29    There is some force in that contention. To some extent Hodgson JA recognised that difficulties with the Song approach may be raised by the not too dissimilar circumstances his Honour identified at [31]:

This approach could raise difficulties where the party is a company, and the witness is a director of the company. The witness then is compellable at the instance of the company, and (at least unless the witness is the alter ego of the company) the witness may not be in a position either to prevent the company compelling the witness to give evidence or to give instructions as to what evidence is to be given. I would leave that question to be determined in a case when it arises.

30    However, MacDonald did not contend that the circumstances of this case raise the question which Hodgson JA appears to have left open for later consideration.

31    In many cases, a witness compelled by law will also be compelled in fact, but that will not always be so. There will be many occasions where despite an underlying legal compulsion, a witness will not only give evidence voluntarily but positively desire to do so.
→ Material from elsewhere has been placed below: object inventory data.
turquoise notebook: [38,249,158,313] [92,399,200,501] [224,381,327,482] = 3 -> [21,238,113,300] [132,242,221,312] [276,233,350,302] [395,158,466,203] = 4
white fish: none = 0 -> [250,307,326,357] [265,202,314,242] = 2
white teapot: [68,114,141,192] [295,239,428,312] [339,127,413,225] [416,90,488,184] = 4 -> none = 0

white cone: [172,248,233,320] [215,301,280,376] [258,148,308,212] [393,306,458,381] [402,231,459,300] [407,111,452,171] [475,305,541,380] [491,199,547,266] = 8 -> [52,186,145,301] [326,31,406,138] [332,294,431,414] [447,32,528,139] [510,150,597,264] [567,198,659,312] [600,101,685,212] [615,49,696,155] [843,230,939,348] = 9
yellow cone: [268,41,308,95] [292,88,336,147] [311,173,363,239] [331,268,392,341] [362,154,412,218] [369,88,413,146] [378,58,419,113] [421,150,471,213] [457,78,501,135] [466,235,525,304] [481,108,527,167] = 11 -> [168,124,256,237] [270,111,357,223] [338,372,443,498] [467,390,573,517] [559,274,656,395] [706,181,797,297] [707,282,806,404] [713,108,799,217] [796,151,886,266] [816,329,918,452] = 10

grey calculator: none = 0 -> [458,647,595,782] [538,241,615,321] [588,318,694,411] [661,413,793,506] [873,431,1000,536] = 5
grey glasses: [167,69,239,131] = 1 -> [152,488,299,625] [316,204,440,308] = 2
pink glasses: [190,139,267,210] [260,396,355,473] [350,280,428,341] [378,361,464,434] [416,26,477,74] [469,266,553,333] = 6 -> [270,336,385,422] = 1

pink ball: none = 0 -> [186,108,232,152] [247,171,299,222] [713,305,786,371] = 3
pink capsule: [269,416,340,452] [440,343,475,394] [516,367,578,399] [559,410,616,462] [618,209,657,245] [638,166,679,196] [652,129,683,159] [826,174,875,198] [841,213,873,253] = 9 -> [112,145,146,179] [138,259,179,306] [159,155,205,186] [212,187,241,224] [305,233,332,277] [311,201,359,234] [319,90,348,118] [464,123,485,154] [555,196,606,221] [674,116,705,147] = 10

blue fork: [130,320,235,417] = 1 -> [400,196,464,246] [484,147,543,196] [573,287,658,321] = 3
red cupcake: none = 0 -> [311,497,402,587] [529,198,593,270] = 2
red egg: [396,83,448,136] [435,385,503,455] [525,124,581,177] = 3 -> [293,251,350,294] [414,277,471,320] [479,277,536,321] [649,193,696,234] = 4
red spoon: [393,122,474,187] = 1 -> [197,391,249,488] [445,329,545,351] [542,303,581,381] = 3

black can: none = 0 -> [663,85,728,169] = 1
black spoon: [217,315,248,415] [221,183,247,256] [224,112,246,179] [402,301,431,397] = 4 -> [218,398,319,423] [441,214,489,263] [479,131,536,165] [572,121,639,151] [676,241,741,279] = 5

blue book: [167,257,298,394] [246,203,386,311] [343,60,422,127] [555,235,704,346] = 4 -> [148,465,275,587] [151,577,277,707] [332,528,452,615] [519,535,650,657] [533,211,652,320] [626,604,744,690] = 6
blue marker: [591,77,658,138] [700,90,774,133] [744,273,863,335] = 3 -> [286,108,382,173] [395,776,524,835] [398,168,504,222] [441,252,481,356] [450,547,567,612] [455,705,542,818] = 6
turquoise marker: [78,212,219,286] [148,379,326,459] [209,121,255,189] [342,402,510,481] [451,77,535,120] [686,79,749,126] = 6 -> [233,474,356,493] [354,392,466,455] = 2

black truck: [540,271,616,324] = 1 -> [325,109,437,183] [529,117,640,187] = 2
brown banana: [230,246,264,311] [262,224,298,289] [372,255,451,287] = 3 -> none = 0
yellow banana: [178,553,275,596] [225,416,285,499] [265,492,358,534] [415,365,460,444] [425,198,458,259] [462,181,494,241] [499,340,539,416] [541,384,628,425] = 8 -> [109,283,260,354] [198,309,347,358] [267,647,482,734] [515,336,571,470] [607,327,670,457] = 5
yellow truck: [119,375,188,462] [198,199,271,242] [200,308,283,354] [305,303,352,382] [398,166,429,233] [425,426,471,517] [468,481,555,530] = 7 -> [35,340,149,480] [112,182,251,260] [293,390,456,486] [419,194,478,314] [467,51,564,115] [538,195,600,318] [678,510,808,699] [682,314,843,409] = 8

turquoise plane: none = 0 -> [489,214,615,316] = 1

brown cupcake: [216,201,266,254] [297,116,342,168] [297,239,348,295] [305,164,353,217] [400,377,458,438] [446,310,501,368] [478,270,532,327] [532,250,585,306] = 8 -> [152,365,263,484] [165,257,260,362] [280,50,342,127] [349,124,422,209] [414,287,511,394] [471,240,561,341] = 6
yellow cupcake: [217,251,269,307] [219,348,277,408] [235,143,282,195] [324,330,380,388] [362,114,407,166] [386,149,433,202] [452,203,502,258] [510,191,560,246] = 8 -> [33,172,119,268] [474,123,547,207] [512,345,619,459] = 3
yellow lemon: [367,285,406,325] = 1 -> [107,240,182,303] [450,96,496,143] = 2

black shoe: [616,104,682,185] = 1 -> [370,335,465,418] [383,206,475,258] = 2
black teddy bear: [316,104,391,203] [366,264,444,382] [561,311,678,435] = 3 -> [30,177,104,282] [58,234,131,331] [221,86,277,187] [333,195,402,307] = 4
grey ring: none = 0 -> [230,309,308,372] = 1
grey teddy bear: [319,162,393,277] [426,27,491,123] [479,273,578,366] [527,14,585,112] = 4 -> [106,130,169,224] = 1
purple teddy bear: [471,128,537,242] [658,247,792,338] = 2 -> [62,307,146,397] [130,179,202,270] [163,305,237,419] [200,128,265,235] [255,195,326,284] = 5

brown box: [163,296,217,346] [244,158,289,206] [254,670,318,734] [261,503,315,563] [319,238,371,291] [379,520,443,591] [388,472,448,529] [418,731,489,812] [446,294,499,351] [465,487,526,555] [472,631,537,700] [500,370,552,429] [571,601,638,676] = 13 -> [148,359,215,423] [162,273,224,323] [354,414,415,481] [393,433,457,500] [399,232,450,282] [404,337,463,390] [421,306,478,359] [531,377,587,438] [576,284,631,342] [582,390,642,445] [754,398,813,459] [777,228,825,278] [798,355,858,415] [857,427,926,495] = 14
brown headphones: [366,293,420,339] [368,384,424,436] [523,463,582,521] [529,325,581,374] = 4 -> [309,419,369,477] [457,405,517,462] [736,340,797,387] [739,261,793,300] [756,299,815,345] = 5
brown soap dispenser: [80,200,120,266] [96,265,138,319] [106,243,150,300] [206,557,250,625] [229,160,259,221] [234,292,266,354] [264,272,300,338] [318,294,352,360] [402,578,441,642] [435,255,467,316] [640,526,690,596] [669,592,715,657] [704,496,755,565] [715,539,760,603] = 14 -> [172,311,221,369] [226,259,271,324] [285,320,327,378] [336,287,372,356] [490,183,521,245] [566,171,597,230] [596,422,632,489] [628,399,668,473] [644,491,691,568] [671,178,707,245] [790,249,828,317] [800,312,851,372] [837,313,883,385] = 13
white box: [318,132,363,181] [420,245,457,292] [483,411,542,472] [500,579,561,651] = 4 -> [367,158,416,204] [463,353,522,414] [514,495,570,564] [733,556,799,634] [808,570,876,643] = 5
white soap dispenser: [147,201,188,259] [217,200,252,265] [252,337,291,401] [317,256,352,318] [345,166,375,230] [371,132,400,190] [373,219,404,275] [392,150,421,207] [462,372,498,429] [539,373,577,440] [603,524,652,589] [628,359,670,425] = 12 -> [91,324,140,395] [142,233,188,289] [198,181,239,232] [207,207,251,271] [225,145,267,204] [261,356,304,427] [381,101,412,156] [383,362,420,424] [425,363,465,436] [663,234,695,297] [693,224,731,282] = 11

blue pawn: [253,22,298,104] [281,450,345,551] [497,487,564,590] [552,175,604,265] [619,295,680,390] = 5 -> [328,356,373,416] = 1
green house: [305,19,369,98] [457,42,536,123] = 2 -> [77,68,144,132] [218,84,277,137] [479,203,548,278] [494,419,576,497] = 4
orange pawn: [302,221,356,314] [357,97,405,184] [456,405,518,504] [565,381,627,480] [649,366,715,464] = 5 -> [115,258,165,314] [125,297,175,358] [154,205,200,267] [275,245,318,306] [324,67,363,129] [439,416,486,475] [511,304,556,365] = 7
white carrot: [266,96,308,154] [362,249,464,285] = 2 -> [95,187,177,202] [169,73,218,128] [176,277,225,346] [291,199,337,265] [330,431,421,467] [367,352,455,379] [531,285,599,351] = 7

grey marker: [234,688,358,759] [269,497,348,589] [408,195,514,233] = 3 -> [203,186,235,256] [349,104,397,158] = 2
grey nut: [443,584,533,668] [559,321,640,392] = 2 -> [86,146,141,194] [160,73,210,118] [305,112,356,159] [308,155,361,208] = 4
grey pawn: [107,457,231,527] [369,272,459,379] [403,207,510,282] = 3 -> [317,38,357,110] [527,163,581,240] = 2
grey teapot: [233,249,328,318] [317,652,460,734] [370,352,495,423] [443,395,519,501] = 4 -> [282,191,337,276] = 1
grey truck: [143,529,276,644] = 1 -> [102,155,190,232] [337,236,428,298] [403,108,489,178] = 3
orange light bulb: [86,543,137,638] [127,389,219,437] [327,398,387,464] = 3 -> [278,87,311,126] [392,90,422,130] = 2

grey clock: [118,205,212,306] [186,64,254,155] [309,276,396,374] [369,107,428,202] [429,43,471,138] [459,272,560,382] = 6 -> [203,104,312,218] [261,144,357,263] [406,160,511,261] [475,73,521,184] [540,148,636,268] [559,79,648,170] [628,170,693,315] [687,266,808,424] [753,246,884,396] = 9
As the plurality suggested at [112] of Cornwell, the giving of evidence by a witness who desires to do so strains the word “objects” in s 128(1) and also the word “require” in s 128(5).

32    It may be that the better touchstone of engagement of s 128 is compellability in fact, rather than merely by law. That approach may be thought to be more consistent with the observations made by the plurality in Cornwell, where a dichotomy was drawn between a witness desiring to give the evidence and an “objection based on genuine reluctance” (at [111]).

33    However, a fact-based approach may raise its own difficulties, including the need to assess whether a witness is genuinely reluctant, in the context of the sensitivity of the matters which may need to be explored. Compellability in fact (rather than merely at law) is also an approach which will likely narrow, rather than broaden, the availability of s 128 certificates. That result is arguably inconsistent with the policy purpose of the certificate regime introduced by s 128, said to be to provide a way through which “the claiming of a privilege against self-incrimination does not prevent a court hearing a civil case from obtaining relevant evidence”: Ollis at [7].

34    Despite the reservations that I have expressed, I am not persuaded that Song is plainly wrong: BHP Billiton Iron Ore v National Competition Council (2007) 162 FCR 234 at [83]–[89] (Greenwood J, with whom Sundberg J agreed); SZEEU v Minister for Immigration and Multicultural and Indigenous Affairs (2006) 150 FCR 214 at [146]–[149] (Weinberg J). As Weinberg J stated at [146] of SZEEU, the principle applies in relation to decisions of other intermediate appellate courts on questions of interpretation involving uniform national legislation. Furthermore, as French J observed in Nezovic v Minister for Immigration and Multicultural and Indigenous Affairs (2003) 133 FCR 190 at [52] (cited by Greenwood J in BHP Billiton at [89]):

where questions of law and in particular statutory construction are concerned, the view that a judge who has taken one view of the law or a statute is ‘clearly wrong’ is not likely to be adopted having regard to the choices that so often confront the courts particularly in the area of statutory construction.

conclusion

35    For those reasons, I am not persuaded that in the circumstances raised by this case, MacDonald is a witness who “objects” to giving particular evidence. That has the result that s 128 has not been engaged and that there is no occasion for the Court to issue a s 128 certificate. MacDonald’s application is refused.

I certify that the preceding thirty-five (35) numbered paragraphs are a true copy of the Reasons for Judgment herein of the Honourable Justice Bromberg.